Pertemuan yang berlangsung hangat ini dihadiri oleh Kepala Desa Sungai Buluh, tokoh adat, tokoh masyarakat, pengurus Koperasi Betung Jaya, serta perwakilan dari PT KAP. Rapat tersebut menjadi forum penting untuk mencari solusi atas sengketa lahan dan tuntutan bagi hasil plasma yang selama ini menjadi sorotan warga.
Dalam hasil rapat, disepakati enam poin utama yang akan menjadi dasar penyelesaian bersama.
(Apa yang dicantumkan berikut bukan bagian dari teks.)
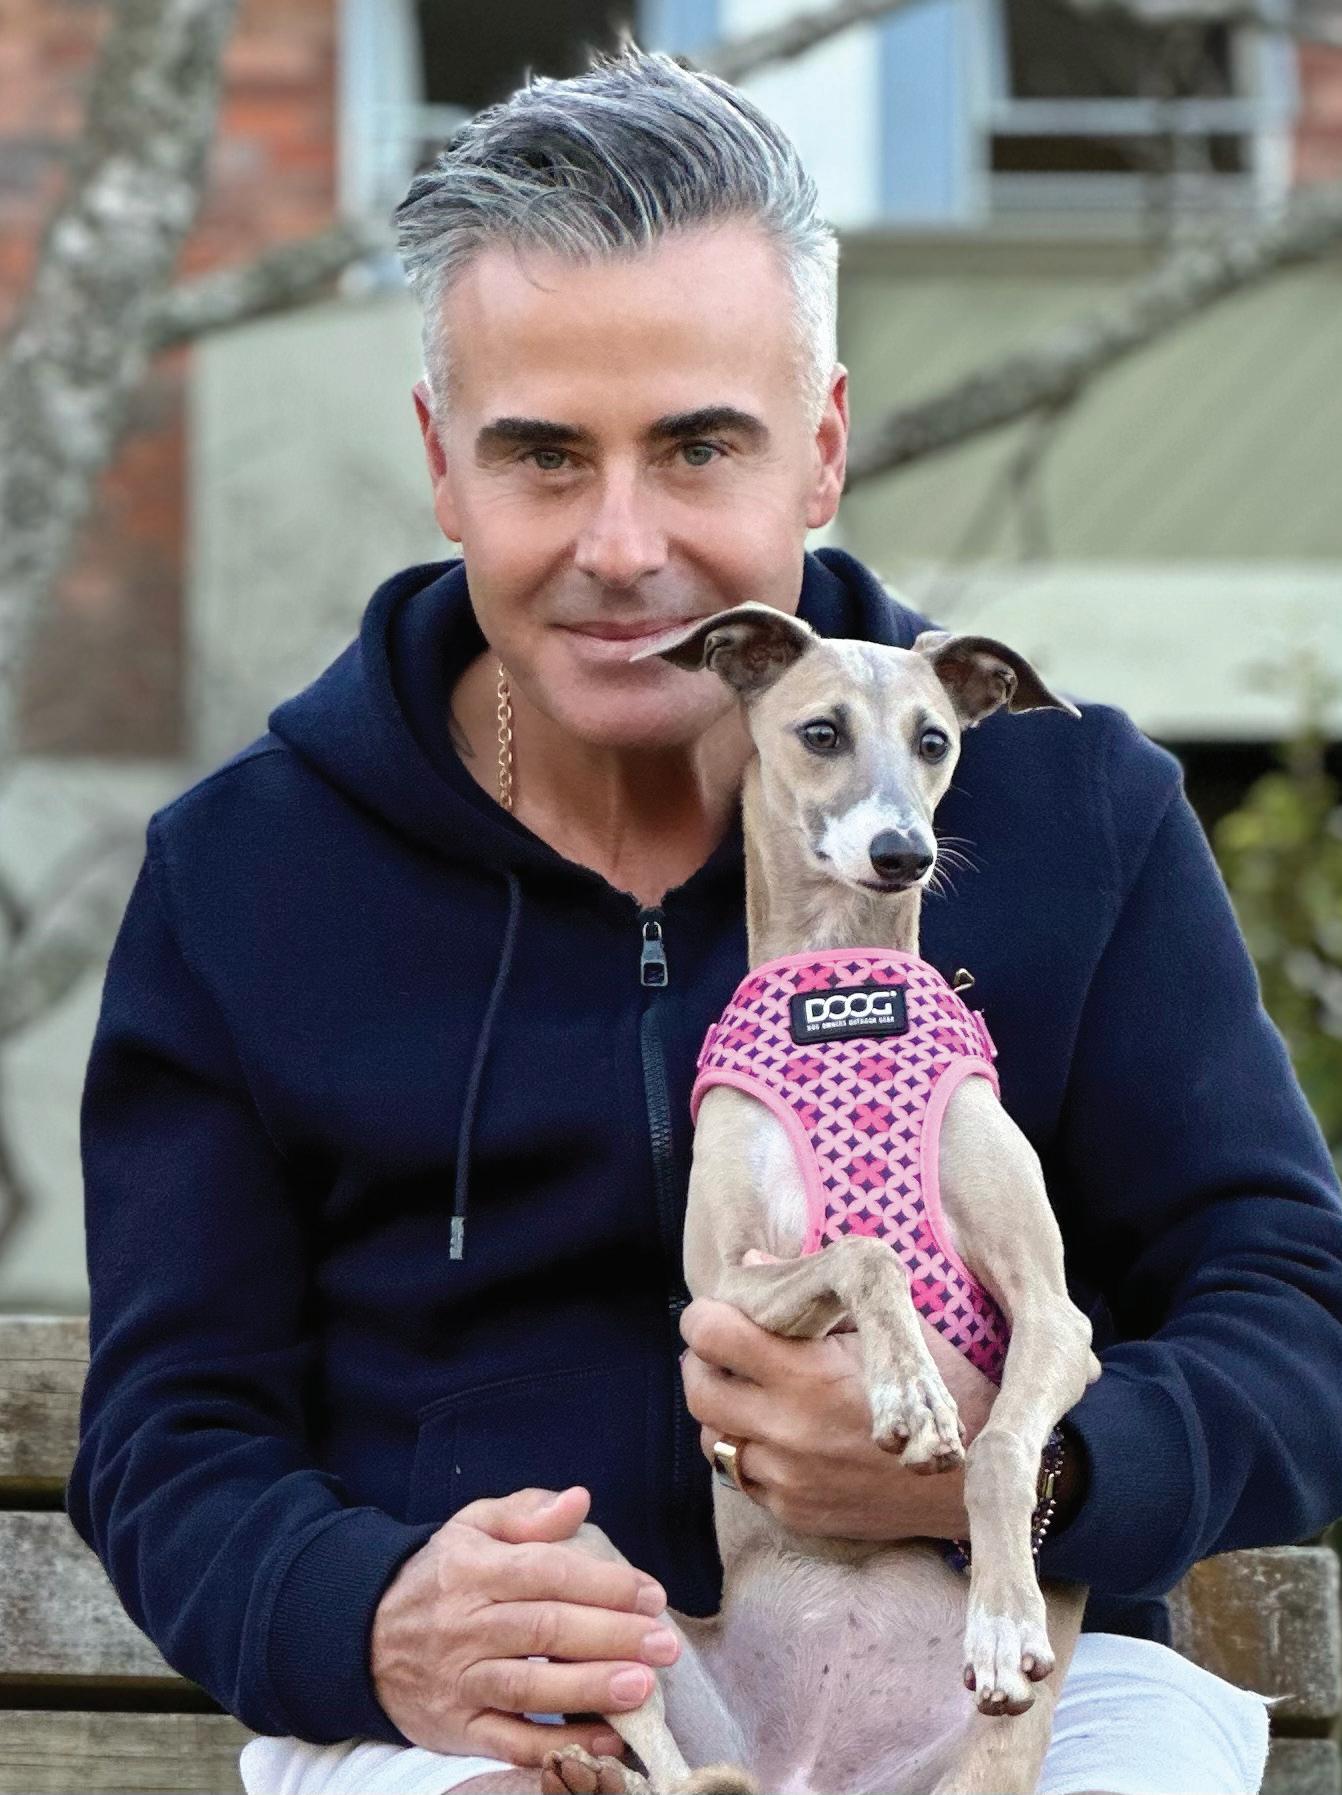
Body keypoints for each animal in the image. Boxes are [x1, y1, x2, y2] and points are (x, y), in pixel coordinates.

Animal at [538, 604, 1100, 1795]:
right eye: (821, 732)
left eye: (934, 740)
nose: (903, 853)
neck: (846, 997)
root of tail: (810, 1769)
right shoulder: (719, 1294)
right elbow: (864, 1252)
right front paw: (909, 1389)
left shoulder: (1053, 1314)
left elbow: (996, 1449)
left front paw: (998, 1615)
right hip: (584, 1561)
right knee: (666, 1755)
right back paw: (594, 1768)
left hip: (992, 1757)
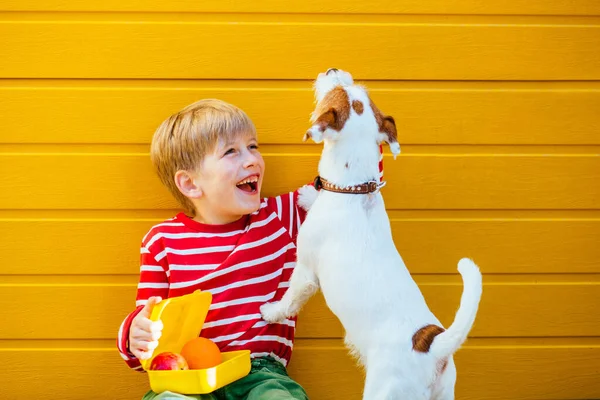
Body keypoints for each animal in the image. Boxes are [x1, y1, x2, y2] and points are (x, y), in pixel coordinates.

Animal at [262, 69, 482, 400]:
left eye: (338, 89)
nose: (333, 70)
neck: (353, 190)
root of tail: (432, 347)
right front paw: (308, 195)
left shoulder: (306, 271)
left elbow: (289, 299)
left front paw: (271, 312)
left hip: (385, 390)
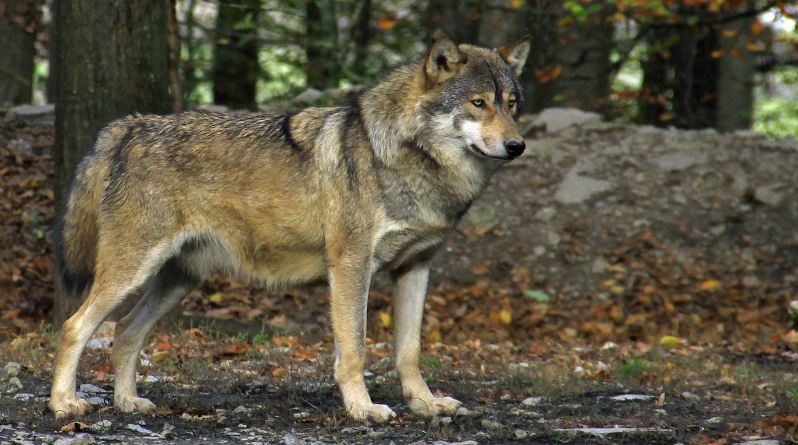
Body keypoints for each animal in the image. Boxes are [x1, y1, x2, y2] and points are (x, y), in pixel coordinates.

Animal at [49, 35, 531, 422]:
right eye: (478, 103)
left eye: (511, 103)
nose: (517, 145)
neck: (409, 160)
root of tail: (132, 125)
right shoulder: (351, 267)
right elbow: (354, 351)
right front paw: (363, 409)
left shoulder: (415, 268)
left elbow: (409, 353)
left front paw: (426, 404)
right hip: (131, 273)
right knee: (75, 326)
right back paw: (64, 404)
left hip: (177, 280)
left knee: (125, 331)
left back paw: (127, 402)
Salah satunya adalah rencana pengajuan konversi lahan di Estate KD 4 dan KD 8 ke Dinas Perkebunan Kabupaten Sintang yang dijadwalkan pada Desember 2025.
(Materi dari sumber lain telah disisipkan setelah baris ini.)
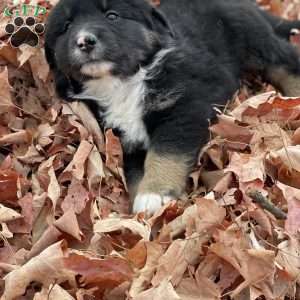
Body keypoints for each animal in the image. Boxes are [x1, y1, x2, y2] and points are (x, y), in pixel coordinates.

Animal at [44, 0, 300, 216]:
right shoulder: (126, 138)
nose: (84, 41)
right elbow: (134, 172)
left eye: (112, 16)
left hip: (253, 37)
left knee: (284, 60)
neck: (123, 83)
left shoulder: (183, 108)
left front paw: (154, 193)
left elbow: (166, 152)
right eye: (67, 26)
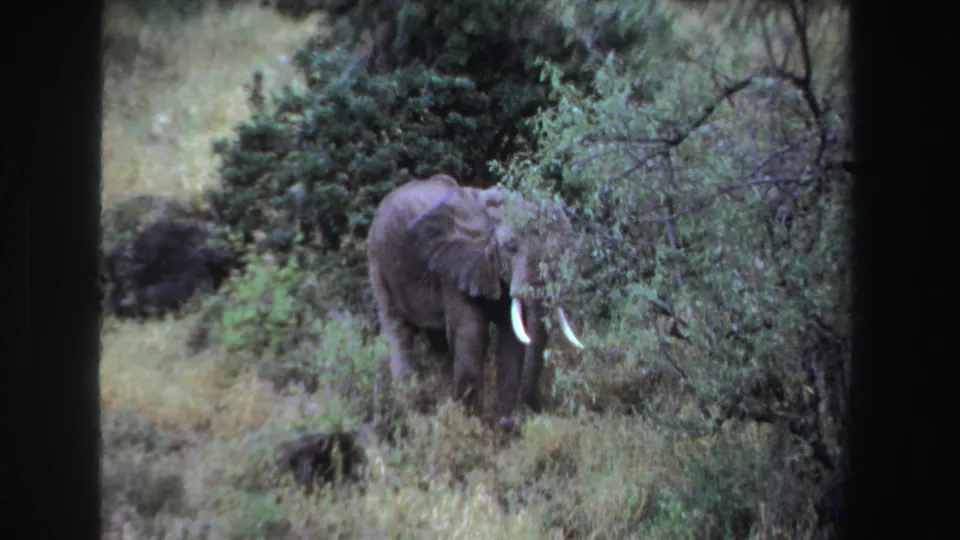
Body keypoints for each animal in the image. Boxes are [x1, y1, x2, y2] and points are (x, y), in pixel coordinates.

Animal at [367, 173, 584, 424]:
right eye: (510, 247)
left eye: (559, 249)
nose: (527, 413)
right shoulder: (453, 268)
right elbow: (471, 334)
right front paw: (470, 423)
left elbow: (511, 337)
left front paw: (504, 426)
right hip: (378, 261)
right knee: (398, 330)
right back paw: (410, 408)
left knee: (437, 340)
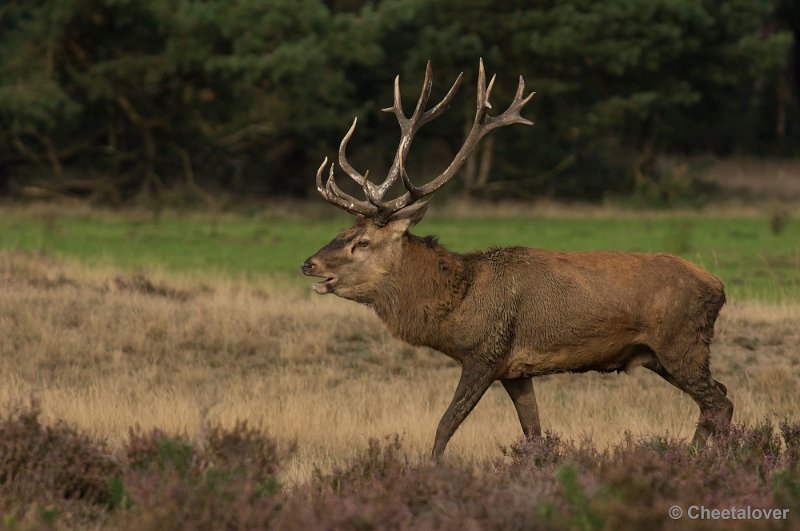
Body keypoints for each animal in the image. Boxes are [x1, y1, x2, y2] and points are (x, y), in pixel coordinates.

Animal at [300, 60, 732, 460]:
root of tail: (719, 287)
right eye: (343, 232)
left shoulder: (486, 352)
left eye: (362, 241)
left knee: (720, 402)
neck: (457, 306)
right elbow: (533, 432)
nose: (309, 264)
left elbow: (445, 425)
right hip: (661, 355)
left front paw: (431, 470)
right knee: (717, 397)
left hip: (682, 342)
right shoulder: (515, 371)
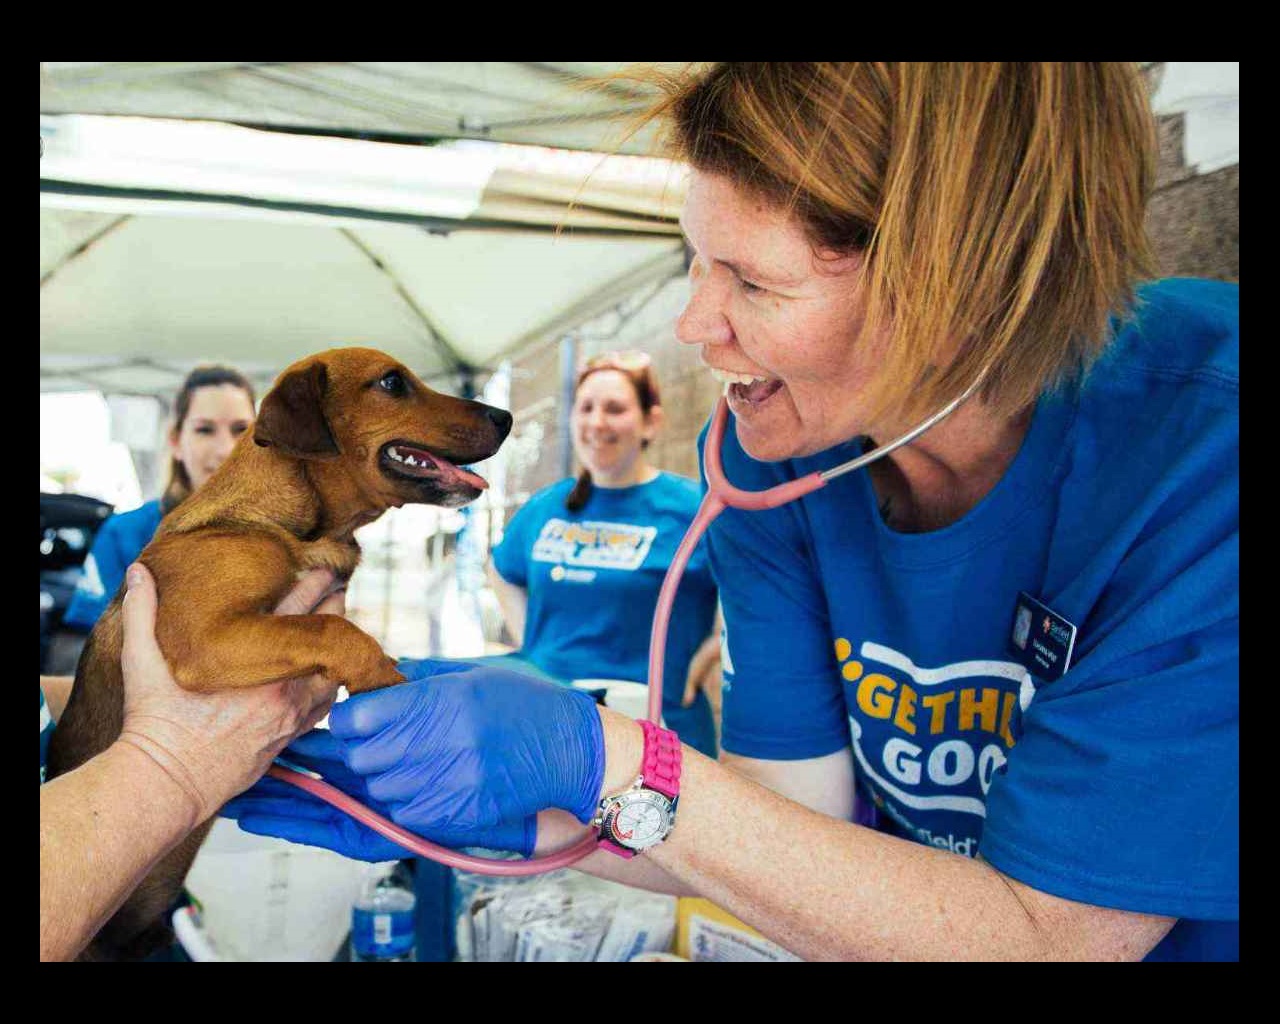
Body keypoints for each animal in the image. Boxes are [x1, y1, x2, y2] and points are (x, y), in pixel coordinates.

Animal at [45, 348, 514, 962]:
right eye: (392, 383)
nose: (506, 417)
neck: (292, 525)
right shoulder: (203, 635)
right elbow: (331, 629)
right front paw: (389, 686)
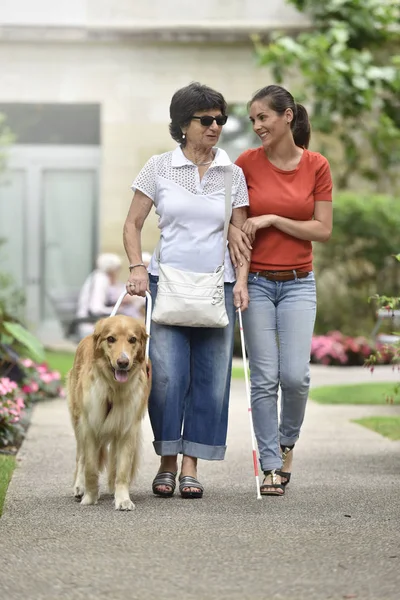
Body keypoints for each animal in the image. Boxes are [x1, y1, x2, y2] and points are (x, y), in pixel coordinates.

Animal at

Selain itu, PT KAP juga menyatakan komitmennya untuk membantu perbaikan jembatan di blok G97 Desa Sungai Buluh, dengan material kayu yang akan disediakan oleh pihak desa. Tak hanya itu, pihak perusahaan juga akan melakukan verifikasi lapangan pada Oktober 2025 untuk memastikan lahan mana saja yang berhak menerima bagi hasil plasma.
Sementara itu, petani yang sebelumnya menutup akses lahan menyatakan kesediaannya untuk membuka kembali portal, sembari menunggu realisasi poin-poin kesepakatan tersebut. Namun, mereka menegaskan, jika hasil kesepakatan tidak dijalankan sebagaimana mestinya, portal lahan akan kembali ditutup.
Kesepakatan ini disahkan oleh Ketua Koperasi Betung Jaya Idut Asian, Ketua Pengawas KBJ, dan Pimpinan Operasional PT KAP Joko Prasetyo, dengan disaksikan langsung oleh perwakilan pemerintah desa dan tokoh masyarakat.
Langkah ini dinilai sebagai momen penting untuk memulihkan hubungan baik antara petani dan pihak perusahaan. Harapannya, kesepakatan ini tidak hanya menyelesaikan konflik, tetapi juga menjadi awal baru bagi kerja sama yang lebih harmonis dan berkelanjutan di sektor perkebunan.